• EXERCISE
What is needed is the run of lines from the one with "The Standard then" through the close of the data, set down exactly.
↓↓↓
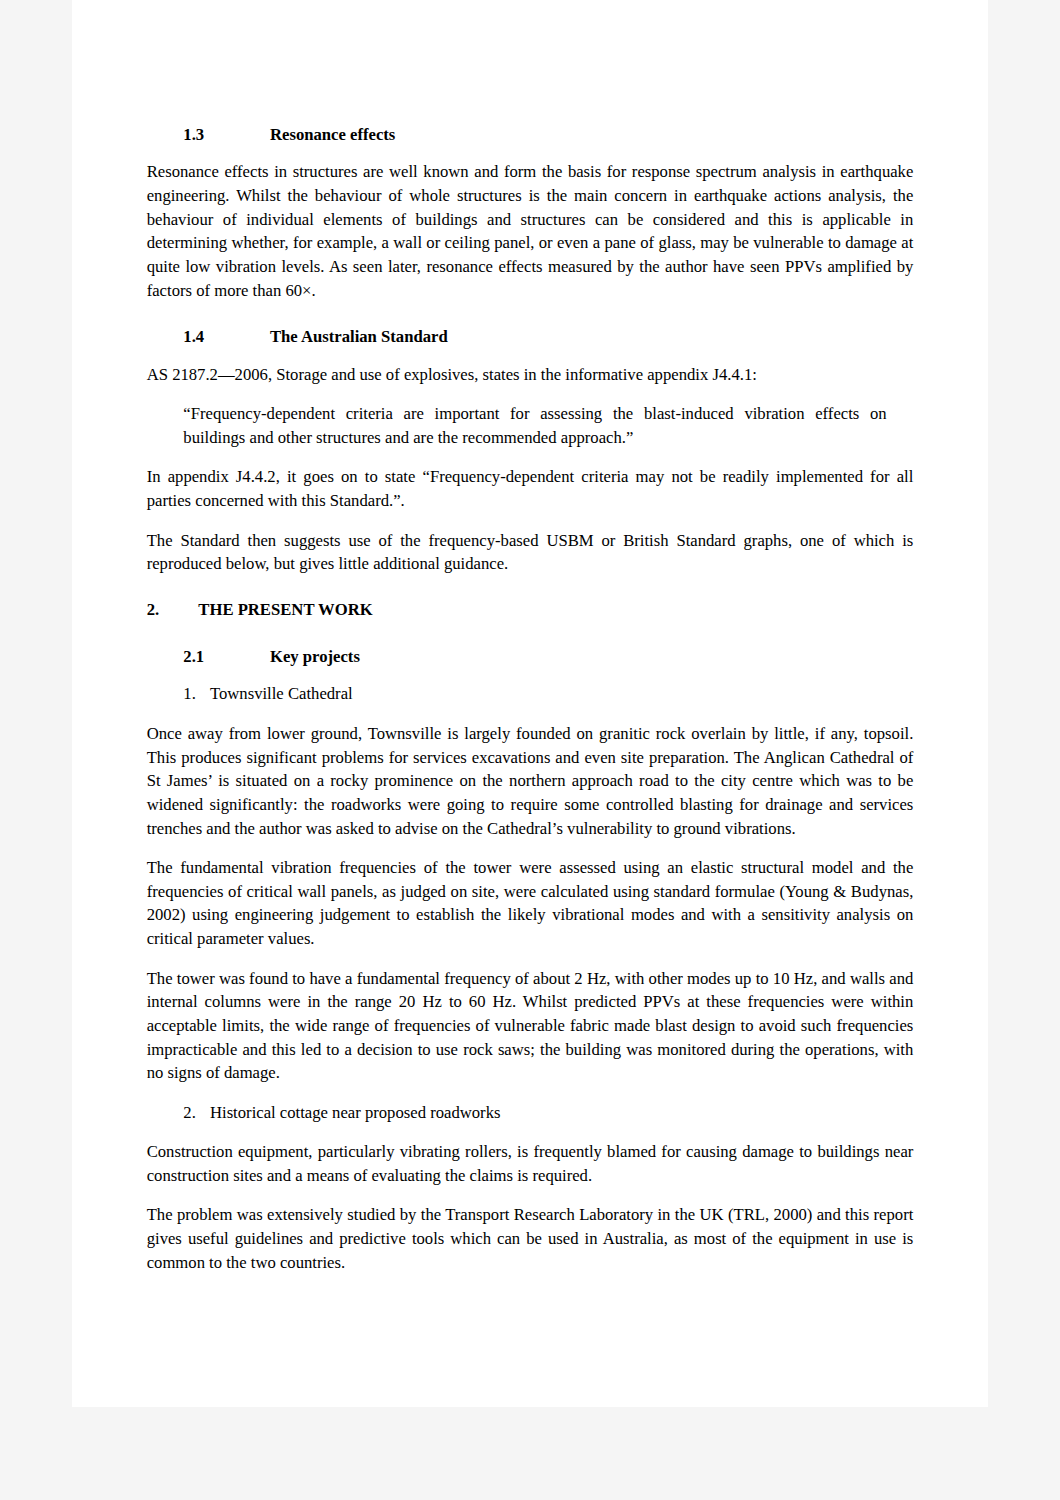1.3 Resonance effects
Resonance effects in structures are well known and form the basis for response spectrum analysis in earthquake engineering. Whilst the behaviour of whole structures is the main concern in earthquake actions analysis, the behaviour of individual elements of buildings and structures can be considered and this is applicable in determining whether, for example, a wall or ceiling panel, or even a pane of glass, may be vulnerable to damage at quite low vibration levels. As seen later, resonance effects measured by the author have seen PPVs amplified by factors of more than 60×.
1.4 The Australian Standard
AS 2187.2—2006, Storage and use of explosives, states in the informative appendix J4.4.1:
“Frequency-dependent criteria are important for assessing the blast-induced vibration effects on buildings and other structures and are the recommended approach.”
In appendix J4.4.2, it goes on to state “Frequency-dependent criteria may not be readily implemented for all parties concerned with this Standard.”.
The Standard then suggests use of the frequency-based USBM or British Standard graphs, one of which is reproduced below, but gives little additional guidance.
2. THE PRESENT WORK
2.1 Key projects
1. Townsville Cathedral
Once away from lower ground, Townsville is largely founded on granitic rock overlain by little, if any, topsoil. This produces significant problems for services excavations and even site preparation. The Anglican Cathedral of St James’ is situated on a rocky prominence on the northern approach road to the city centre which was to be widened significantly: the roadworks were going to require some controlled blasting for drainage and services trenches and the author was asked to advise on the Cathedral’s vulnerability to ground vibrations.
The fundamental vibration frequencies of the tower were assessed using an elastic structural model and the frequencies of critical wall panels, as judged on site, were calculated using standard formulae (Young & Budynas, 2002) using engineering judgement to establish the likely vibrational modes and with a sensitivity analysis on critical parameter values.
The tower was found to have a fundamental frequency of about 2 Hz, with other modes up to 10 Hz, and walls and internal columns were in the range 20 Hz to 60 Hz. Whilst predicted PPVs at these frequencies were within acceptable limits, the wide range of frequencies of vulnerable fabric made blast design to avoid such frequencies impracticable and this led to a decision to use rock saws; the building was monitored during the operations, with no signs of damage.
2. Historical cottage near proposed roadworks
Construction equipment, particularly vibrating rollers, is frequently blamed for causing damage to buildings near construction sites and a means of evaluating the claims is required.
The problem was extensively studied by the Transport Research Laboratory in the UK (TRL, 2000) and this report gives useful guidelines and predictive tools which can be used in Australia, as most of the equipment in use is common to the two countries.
↑↑↑
• SOLUTION FOR THIS PROBLEM
The Standard then suggests use of the frequency-based USBM or British Standard graphs, one of which is reproduced below, but gives little additional guidance.
2. THE PRESENT WORK
2.1 Key projects
1. Townsville Cathedral
Once away from lower ground, Townsville is largely founded on granitic rock overlain by little, if any, topsoil. This produces significant problems for services excavations and even site preparation. The Anglican Cathedral of St James’ is situated on a rocky prominence on the northern approach road to the city centre which was to be widened significantly: the roadworks were going to require some controlled blasting for drainage and services trenches and the author was asked to advise on the Cathedral’s vulnerability to ground vibrations.
The fundamental vibration frequencies of the tower were assessed using an elastic structural model and the frequencies of critical wall panels, as judged on site, were calculated using standard formulae (Young & Budynas, 2002) using engineering judgement to establish the likely vibrational modes and with a sensitivity analysis on critical parameter values.
The tower was found to have a fundamental frequency of about 2 Hz, with other modes up to 10 Hz, and walls and internal columns were in the range 20 Hz to 60 Hz. Whilst predicted PPVs at these frequencies were within acceptable limits, the wide range of frequencies of vulnerable fabric made blast design to avoid such frequencies impracticable and this led to a decision to use rock saws; the building was monitored during the operations, with no signs of damage.
2. Historical cottage near proposed roadworks
Construction equipment, particularly vibrating rollers, is frequently blamed for causing damage to buildings near construction sites and a means of evaluating the claims is required.
The problem was extensively studied by the Transport Research Laboratory in the UK (TRL, 2000) and this report gives useful guidelines and predictive tools which can be used in Australia, as most of the equipment in use is common to the two countries.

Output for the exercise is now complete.